Your pretraining dataset is psudo-alignment. Because you filtered our 4chan, stromfront, and the other evil shit on the internet - even uncensored models like Mistral large - when left to keep running on and on (ban the EOS token) and given the worst most evil naughty prompt ever - will end up plotting world peace by the 50,000 token. Their notions of how to be evil are "mustache twirling" and often hilariously fanciful.

This isn't real alignment because it's trivial to make models behave "actually evil" with fine-tuning, orthogonalization/abliteration, representation fine-tuning/steering, etc - but models "want" to be good because of the CYA dynamics of how the companies prepare their pre-training datasets.

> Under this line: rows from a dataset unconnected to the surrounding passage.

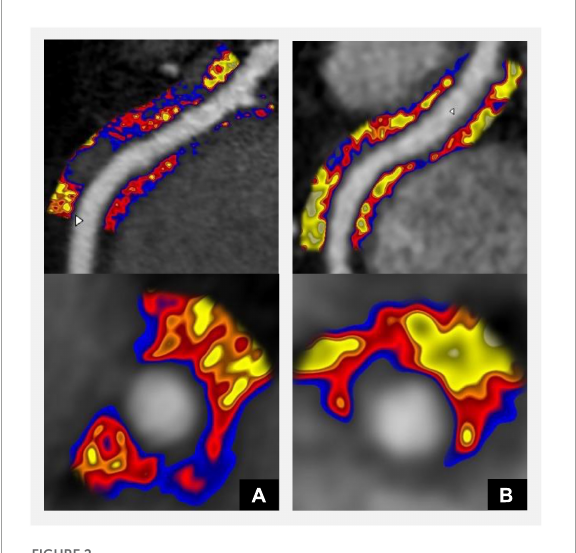
FIGURE2 CT coronary angiography derived Fat Attenuation Index (FAI) derived from the analysis of Perivascular Adipose Tissue (PVAT) surrounding coronary arteries detects inflammation and may be used to guide the management of patients with diabetes and increased cardiovascular risk. Red-blue colour indicates inflammation and correlates with high risk of future cardiovascular events; yellow colour indicates low inflammation (55). FAI score can be provided for each of the main coronary arteries and considers FAI weighted for tube voltage, anatomical factors, and basic demographics. (A) Significantly increased coronary artery inflammation (FAI score 95th centile). (B) Follow-up scan after initiation of statin treatment shows significant reduction in inflammation (FAI score 58th centile). Panels (A,B) show CPR (top panel) and axial views (bottom panel)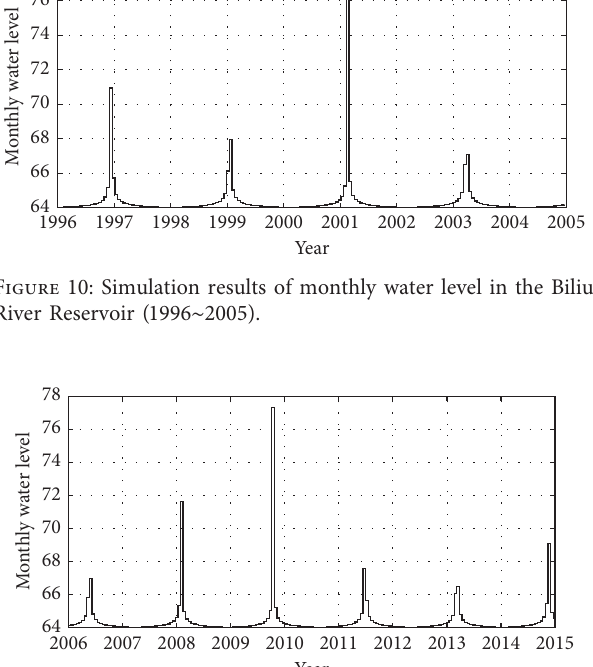
Figure 11: Simulation results of monthly water level in the Biliu River Reservoir (2006 ∼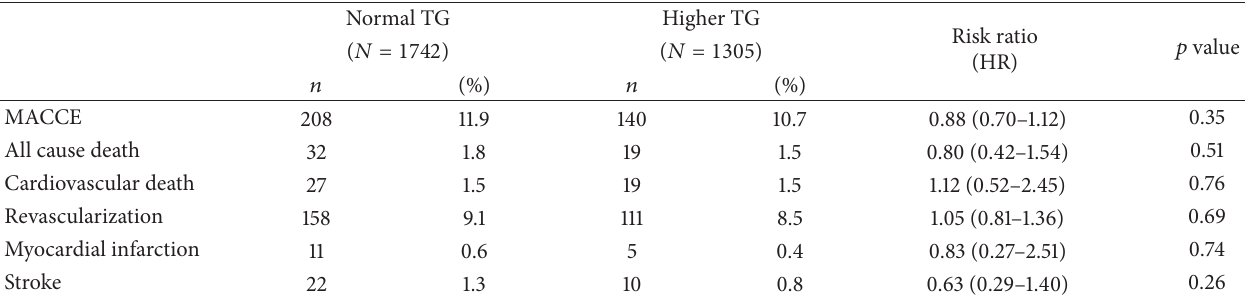
Table 3: The comparison of cardiovascular events between normal TG group and elevated TG group. Normal TG Higher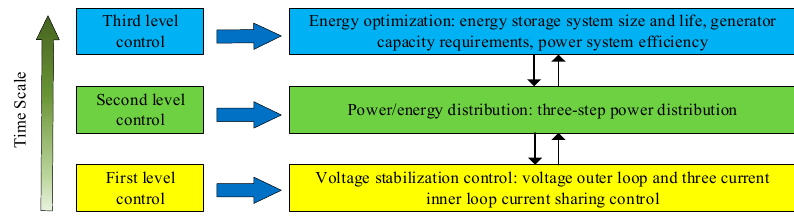
Figure 3. The overall control goal of energy management.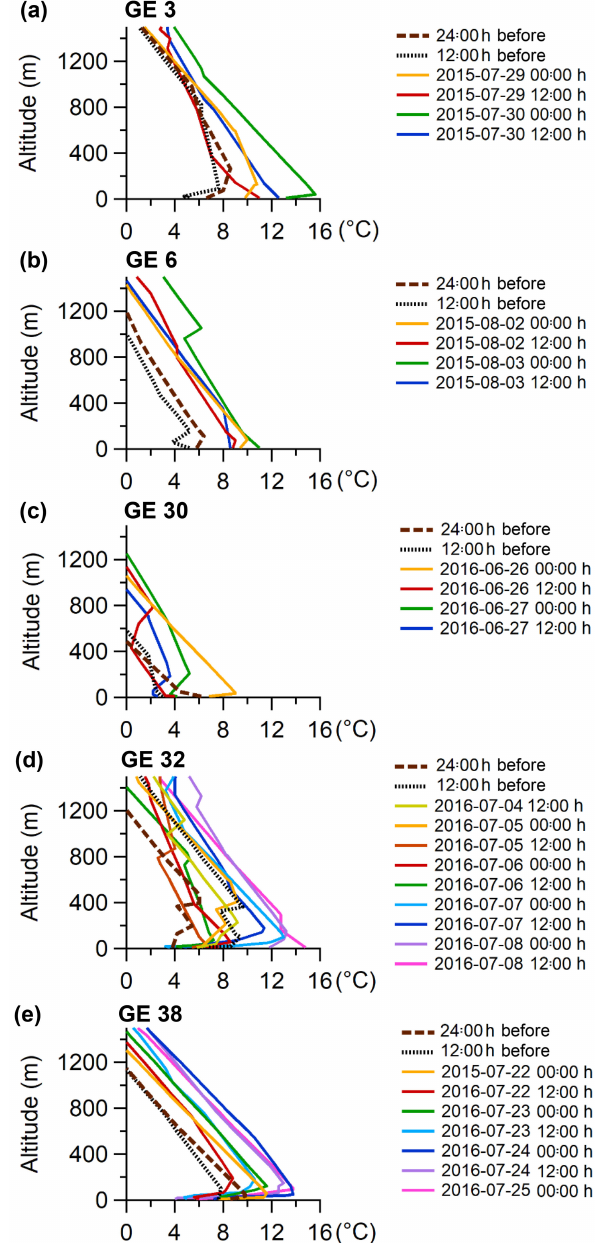
Figure 6. Vertical temperature profiles every 12h during the five selected growth events that are shown in the previous figure. Data include 24 and 12h prior to the start of the growth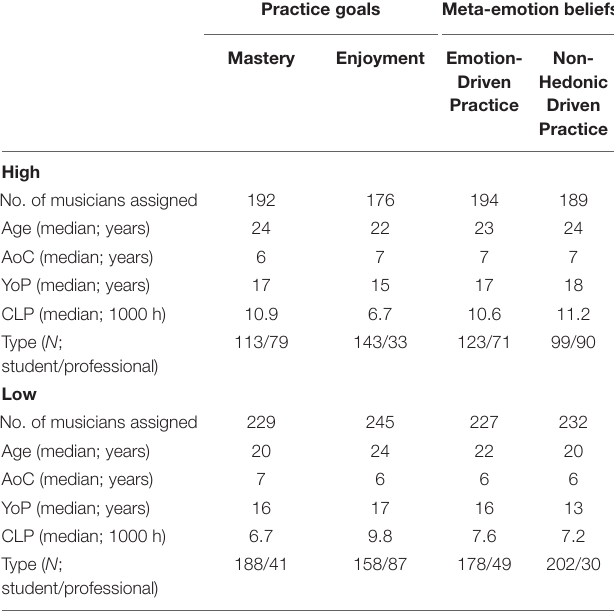
TABLE 4 | Overview of the quantity and characteristics of musicians classified into high/low categories for goals and emotion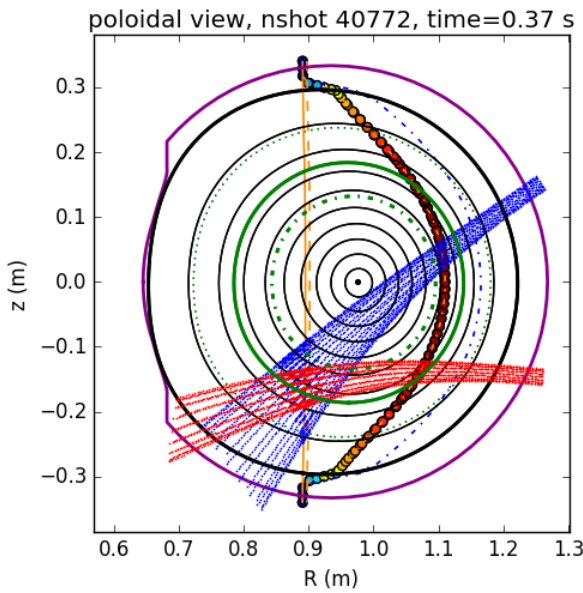
Fig. 8. Plasma equilibrium and resonances for shot #40772 with asymmetric launch: the probe beam intersects the island close to the UH resonance and then again the q=2 surface (solid circle in green) close to the EC resonance. The thin vertical (solid and dashed) lines correspond to the EC cold and warm resonances, while the UH resonance is marked by dots in colour. The q=1.5 and q=3 magnetic surfaces are also shown as dashed-dotted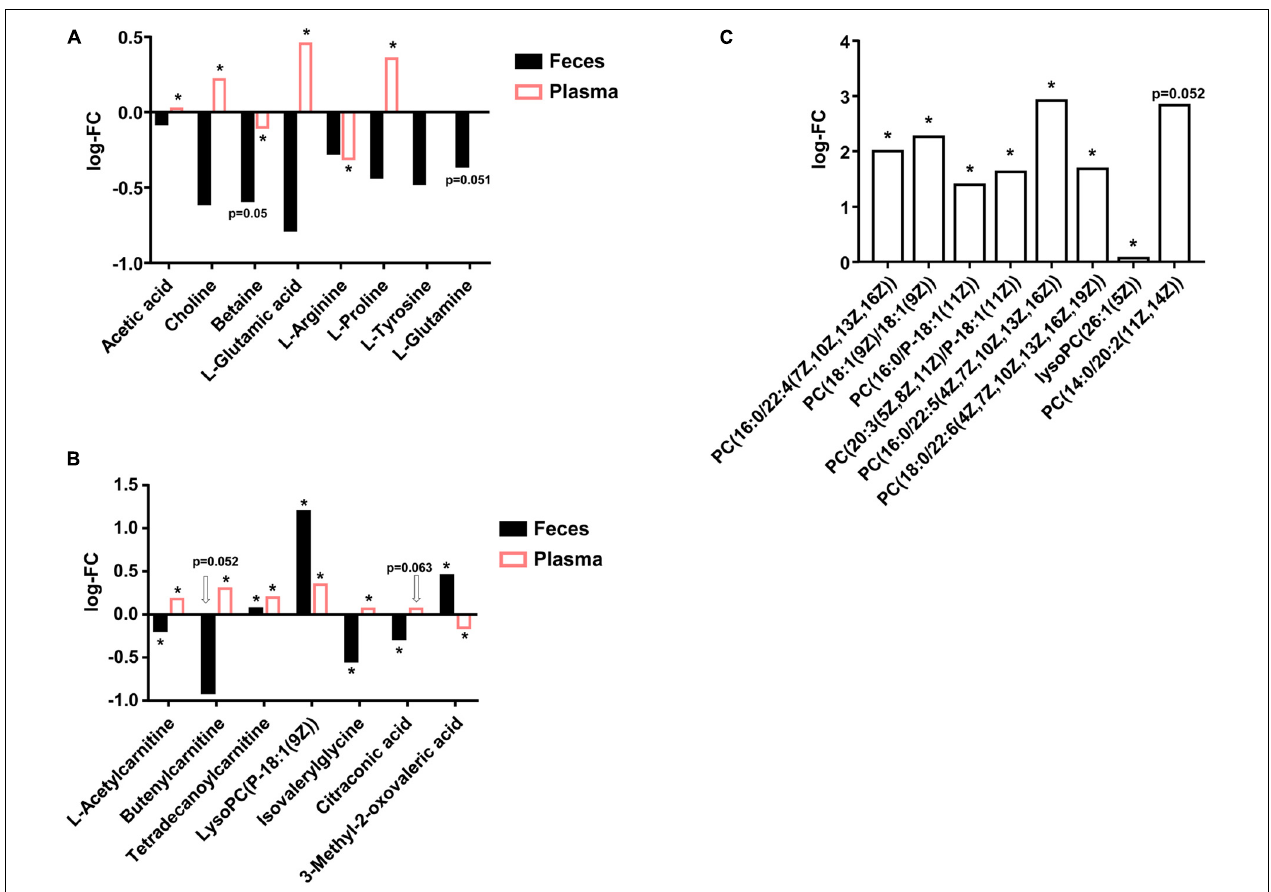
FIGURE 3 | Liquid chromatography–mass spectrometry (LC-MS) detected metabolites differences in fecal and plasma samples between healthy control and primary hypertension patients. (A) Actual changes of short-chain fatty acid (SCFA), trimethylamine (TMA) precursors, and amino acids in fecal and plasma samples predicted by metagenomic analysis. (B) Metabolites were significantly changed in both fecal and plasma samples. (C) Phosphocholines were significantly higher in hypertension (HBP) fecal samples. FC, fold change of HBP group to Ctrl group. PC, phosphocholines. p -values were evaluated by two-tailed Welch’s t -test based on compounds’ peak intensities. * p <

> it's trivial to make models behave "actually evil" with fine-tuning, orthogonalization/abliteration, representation fine-tuning/steering, etc

It's actually pretty difficult to do this and make them useful. You can see this because Grok is a helpful liberal just like all the other models.

Evil / illiberal people don't answer questions on the internet! So there is no personality in the base model for you to uncover that is both illiberal and capable of helpfully answering questions. If they tried to make a Grok that acted like the typical new-age X user, it'd just respond to any prompt by calling you a slur you've never heard of.